The spy who prayed for me

We were pleased to see Andrea Tornielli connect the dots at Vatican Insider. Just as we predicted Chaouqui and Vallejo are probably going to advance the narrative that they are helping Francis implement “real” reforms:

The two individuals responsible for leaking the documents, claim they acted in order “to help the Pope”, to “win the war” against cliques that opposed change and transparency. But Francis can’t have been overjoyed by their generous help, given that he gave his personal approval for the arrests of this odd couple, whose involvement in the whole affair did not surprise many in the Vatican.

(Emphasis in original.) But Tornielli has a long passage that draws all the threads together.
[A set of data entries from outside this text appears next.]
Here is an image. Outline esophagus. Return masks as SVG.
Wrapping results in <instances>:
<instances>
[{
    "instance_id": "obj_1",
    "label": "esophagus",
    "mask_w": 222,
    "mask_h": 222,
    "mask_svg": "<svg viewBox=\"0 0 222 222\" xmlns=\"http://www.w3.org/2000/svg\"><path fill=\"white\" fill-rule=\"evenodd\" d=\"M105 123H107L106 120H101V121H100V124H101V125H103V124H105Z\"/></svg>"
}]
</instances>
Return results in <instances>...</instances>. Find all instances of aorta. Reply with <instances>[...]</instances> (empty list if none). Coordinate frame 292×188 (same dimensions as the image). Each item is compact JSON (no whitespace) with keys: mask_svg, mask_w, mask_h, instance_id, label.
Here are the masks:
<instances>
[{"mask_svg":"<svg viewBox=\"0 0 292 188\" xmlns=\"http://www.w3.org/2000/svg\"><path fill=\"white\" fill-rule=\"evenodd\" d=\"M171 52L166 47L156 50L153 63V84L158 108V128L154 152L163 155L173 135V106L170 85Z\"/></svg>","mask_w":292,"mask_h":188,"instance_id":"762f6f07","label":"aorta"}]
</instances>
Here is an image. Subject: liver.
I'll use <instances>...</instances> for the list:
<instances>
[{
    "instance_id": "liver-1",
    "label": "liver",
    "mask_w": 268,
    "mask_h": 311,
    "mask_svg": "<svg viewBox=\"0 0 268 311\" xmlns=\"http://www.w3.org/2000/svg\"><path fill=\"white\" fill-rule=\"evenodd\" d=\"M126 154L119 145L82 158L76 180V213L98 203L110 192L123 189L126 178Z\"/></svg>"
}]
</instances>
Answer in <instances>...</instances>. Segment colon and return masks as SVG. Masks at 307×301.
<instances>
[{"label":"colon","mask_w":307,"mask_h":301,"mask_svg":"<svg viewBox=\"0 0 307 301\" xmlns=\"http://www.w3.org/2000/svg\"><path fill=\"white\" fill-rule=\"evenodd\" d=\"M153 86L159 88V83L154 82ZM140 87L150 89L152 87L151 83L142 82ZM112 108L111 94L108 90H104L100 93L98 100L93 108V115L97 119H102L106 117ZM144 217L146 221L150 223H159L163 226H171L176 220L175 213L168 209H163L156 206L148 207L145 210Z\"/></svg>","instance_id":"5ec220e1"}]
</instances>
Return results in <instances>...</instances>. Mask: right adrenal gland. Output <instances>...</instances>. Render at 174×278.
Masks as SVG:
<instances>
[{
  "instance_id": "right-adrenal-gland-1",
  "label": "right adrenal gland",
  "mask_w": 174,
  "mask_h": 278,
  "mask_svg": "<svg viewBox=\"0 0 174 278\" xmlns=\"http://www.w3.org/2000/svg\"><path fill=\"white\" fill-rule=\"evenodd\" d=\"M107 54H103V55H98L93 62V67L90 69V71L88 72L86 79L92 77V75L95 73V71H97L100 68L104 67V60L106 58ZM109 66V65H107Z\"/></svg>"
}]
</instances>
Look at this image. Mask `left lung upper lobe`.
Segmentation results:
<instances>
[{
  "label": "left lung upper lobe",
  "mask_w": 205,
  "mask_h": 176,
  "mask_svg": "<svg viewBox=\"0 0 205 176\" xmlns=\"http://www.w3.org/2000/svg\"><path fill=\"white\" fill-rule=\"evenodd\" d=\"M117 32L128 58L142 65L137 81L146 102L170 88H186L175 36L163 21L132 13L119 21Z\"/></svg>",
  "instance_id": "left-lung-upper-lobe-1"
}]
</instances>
We’ll quote it in full:

There are two dates that point to the origin of this last ditch effort linked to the old Vatileaks scandal. Even back then, in a series of anonymous newspaper interviews, Francesca Chaouqui backed the “poison pen letter writers”, corroborating the importance of the letters leaked by the former Pope’s butler.
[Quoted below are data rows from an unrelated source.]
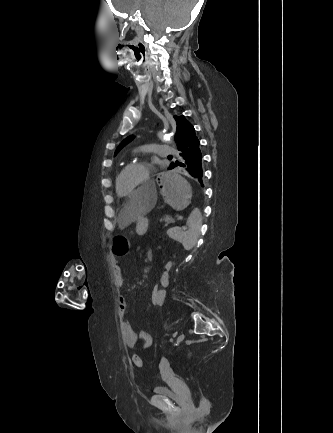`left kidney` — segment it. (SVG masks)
Returning a JSON list of instances; mask_svg holds the SVG:
<instances>
[{"instance_id":"left-kidney-1","label":"left kidney","mask_w":333,"mask_h":433,"mask_svg":"<svg viewBox=\"0 0 333 433\" xmlns=\"http://www.w3.org/2000/svg\"><path fill=\"white\" fill-rule=\"evenodd\" d=\"M174 230V228H171V229H169L168 231H167V233H169L170 231H173Z\"/></svg>"}]
</instances>
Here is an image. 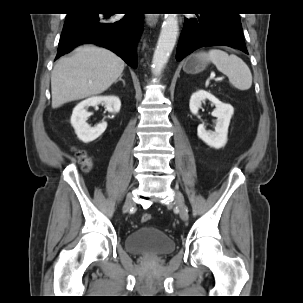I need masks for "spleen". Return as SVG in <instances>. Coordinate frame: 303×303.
<instances>
[{"instance_id":"1","label":"spleen","mask_w":303,"mask_h":303,"mask_svg":"<svg viewBox=\"0 0 303 303\" xmlns=\"http://www.w3.org/2000/svg\"><path fill=\"white\" fill-rule=\"evenodd\" d=\"M200 56L211 61L216 68L228 76L230 83L239 90H248L252 85V74L247 64L238 56L220 49H211Z\"/></svg>"}]
</instances>
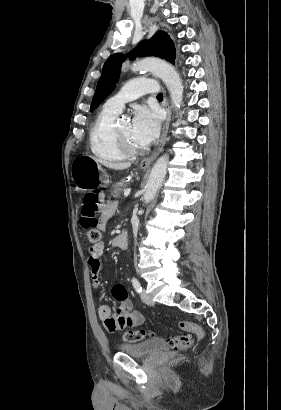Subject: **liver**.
I'll list each match as a JSON object with an SVG mask.
<instances>
[{"label":"liver","mask_w":281,"mask_h":410,"mask_svg":"<svg viewBox=\"0 0 281 410\" xmlns=\"http://www.w3.org/2000/svg\"><path fill=\"white\" fill-rule=\"evenodd\" d=\"M96 159V158H95ZM100 164H103L105 167L114 169V170H124L127 169L131 166L130 162L126 163H114V162H109V161H104L100 159H96Z\"/></svg>","instance_id":"6515ba94"}]
</instances>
The first is 18 July 2013. Francis published a motu proprio for the establishment of the commission on economic and administrative problems of the Holy See (COSEA): Vallejo was appointed secretary and to the surprise of the team in charge of screening accounts and management problems in Vatican offices and dicasteries, Chaouqui was also nominated thanks to her friend, the monsignor. Her appointment was immediately seen as too convenient: the young woman wrote a series of insolent tweets against Cardinal Tarcisio Bertone and former minister Tremonti (she would later deny having written hem, claiming hackers had got into her account, only to then delete them after they had been online for months). She made no attempt to keep her links with gossip website Dagospia a secret and made completely unfounded conjectures about Benedict XVI allegedly having “leukaemia”. In an interview published on the online version of Italian news magazine L’Espresso, she announced she had access to “confidential” Vatican “papers” and that she was a good friend of Nuzzi’s. But controversies soon died down and due to the nature of her role, Chaouqui was able to freely come and go from Saint Martha’s House.
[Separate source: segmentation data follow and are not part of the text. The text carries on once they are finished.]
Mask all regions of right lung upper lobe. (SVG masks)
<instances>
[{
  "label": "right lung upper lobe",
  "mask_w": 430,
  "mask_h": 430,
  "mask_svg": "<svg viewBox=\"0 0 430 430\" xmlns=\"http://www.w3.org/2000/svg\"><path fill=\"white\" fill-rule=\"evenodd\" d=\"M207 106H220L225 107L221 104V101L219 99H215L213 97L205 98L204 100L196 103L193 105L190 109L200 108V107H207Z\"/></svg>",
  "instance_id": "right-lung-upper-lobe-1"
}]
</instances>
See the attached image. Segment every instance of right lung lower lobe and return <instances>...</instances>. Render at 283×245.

The second date is 3 March 2014. On this day, having established the Secretariat for the Economy and nominated Australian cardinal George Pell as the new Prefect, Francis announced the name of the dicastery’s number two man. Instead of appointing Vallejo Balda, as Pell had requested and believed to be certain, right up until the last moment, the Pope surprised everyone by choosing Alfred Xuereb. This came as a big blow to the Vallejo-Chaouqui duo. The Spanish prelate was convinced the position was in the bag. He had even imprudently confirmed it on a Spanish radio programme. No appointments for “commissioner” Francesca Immacolata either: while five COSEA members took up their positions in a new Vatican body, the Council for the Economy, she was left empty-handed. From this moment on, the PR woman and her tunic-clad talent scout felt they were “at war” and identified Pell as their great enemy. The friction between the Secretariat for the Economy, the Secretariat of State and the other dicasteries of the Holy See was no figment of the imagination. Francis himself intervened on a number of occasions to cut back certain powers and clearly outline duties. But for this odd couple “at war”, this was not enough.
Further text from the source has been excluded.